Hace unos 300 años, el filósofo inglés John Locke escribió lo siguiente: “Donde no hay ley no hay libertad. Pues la libertad ha de ser el estar libre de las restricciones y la violencia de otros, lo cual no puede existir si no hay ley; y no es, como se nos dice, ‘una libertad para que todo hombre haga lo que quiera’. Pues ¿quién pudiera estar libre al estar dominado por los caprichos de todos los demás?”.

Así también, solo es posible el progreso científico, si hay límites, no en el sentido de freno o retroceso, sino los límites necesarios que sirvan de cauce a la libertad humana y posibiliten la mejora del ser humano y de la humanidad.

La mejora del ser humano que nos rodea es un buen termómetro para medir nuestra libertad. En efecto, la libertad sólo es totalmente libre y humana si se traduce en el compromiso individual para hacer el bien.

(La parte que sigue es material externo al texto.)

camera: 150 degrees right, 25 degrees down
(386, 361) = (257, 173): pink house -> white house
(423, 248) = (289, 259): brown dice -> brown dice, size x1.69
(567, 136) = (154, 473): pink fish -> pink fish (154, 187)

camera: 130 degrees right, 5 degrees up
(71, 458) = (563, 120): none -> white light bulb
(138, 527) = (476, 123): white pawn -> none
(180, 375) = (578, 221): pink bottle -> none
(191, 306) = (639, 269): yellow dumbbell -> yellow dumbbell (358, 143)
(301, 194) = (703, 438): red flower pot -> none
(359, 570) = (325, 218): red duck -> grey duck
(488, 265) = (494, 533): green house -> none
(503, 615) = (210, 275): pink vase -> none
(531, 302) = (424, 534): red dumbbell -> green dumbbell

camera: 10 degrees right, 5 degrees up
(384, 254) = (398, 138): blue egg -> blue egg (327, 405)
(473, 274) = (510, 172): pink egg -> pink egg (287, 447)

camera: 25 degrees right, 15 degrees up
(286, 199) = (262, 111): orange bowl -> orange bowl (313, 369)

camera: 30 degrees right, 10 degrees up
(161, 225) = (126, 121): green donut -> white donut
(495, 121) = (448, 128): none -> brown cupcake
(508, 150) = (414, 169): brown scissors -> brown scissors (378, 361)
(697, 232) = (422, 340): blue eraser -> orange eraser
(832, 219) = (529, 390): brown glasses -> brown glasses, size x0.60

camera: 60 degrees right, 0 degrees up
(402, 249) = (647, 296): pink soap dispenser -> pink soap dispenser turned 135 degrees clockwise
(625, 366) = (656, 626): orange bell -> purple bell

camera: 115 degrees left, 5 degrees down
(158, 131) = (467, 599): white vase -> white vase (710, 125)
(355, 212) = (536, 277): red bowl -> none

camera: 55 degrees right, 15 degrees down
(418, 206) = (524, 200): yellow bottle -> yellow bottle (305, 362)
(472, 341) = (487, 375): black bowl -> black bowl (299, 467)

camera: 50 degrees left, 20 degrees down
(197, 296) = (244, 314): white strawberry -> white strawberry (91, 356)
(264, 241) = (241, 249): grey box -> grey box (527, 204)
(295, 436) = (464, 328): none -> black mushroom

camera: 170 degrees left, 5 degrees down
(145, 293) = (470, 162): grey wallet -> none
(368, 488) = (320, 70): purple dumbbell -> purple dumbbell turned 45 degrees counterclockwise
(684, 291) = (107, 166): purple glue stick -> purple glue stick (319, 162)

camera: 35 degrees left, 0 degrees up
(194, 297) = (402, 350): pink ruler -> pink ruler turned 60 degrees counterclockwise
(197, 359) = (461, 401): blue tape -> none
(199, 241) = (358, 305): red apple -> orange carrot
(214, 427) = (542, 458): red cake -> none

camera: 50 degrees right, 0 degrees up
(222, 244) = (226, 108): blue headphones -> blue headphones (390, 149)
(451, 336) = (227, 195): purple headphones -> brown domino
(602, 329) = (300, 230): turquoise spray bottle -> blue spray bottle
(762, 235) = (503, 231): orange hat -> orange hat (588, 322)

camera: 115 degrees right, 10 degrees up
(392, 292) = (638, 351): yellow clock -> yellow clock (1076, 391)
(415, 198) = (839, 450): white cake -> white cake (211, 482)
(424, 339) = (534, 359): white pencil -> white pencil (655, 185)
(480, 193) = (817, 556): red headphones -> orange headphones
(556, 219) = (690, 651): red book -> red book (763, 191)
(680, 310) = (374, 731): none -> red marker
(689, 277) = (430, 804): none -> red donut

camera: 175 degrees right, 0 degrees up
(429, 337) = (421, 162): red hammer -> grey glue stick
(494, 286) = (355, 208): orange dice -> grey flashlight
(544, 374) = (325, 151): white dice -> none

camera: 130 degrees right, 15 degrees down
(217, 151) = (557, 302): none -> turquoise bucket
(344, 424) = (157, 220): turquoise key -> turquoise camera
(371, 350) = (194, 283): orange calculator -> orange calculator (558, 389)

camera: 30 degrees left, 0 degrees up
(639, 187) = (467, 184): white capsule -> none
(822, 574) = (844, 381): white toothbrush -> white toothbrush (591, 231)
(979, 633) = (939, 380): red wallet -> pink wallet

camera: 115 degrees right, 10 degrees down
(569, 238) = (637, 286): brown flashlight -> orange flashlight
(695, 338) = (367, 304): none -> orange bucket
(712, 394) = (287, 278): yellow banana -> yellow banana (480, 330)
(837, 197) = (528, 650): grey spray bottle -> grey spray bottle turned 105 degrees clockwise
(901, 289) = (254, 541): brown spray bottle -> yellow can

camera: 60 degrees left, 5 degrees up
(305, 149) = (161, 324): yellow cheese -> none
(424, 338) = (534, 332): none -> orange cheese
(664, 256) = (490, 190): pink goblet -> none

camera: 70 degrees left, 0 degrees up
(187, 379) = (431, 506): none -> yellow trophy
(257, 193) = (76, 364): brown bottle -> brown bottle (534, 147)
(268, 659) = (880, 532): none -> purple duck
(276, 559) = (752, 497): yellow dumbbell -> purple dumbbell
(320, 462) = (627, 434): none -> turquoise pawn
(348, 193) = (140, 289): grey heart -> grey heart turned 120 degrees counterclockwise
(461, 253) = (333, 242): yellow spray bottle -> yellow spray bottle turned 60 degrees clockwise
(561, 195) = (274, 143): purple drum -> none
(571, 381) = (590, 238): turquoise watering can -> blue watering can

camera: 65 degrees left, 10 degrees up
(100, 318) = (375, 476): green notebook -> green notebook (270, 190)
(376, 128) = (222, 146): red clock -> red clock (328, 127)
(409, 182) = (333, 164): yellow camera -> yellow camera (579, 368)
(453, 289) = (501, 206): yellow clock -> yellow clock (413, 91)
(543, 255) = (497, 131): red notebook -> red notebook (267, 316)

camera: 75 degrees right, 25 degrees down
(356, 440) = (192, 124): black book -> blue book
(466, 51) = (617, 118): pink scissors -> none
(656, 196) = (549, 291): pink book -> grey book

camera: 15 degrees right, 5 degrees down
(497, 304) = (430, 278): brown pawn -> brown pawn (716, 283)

Por lo tanto, es un error pensar que existe una libertad individualista todopoderosa y egocéntrica fuera de cualquier límite racional. No es un absoluto. Uno no puede querer la libertad sólo para sí mismo, puesto que no hay ser humano sin los demás. La libertad de cada uno (para que sea tal y se la pueda denominar así) ha de estar siempre conectada a la responsabilidad por todos aquellos que nos rodean, por la humanidad entera y, sobre todo, por los más débiles y vulnerables.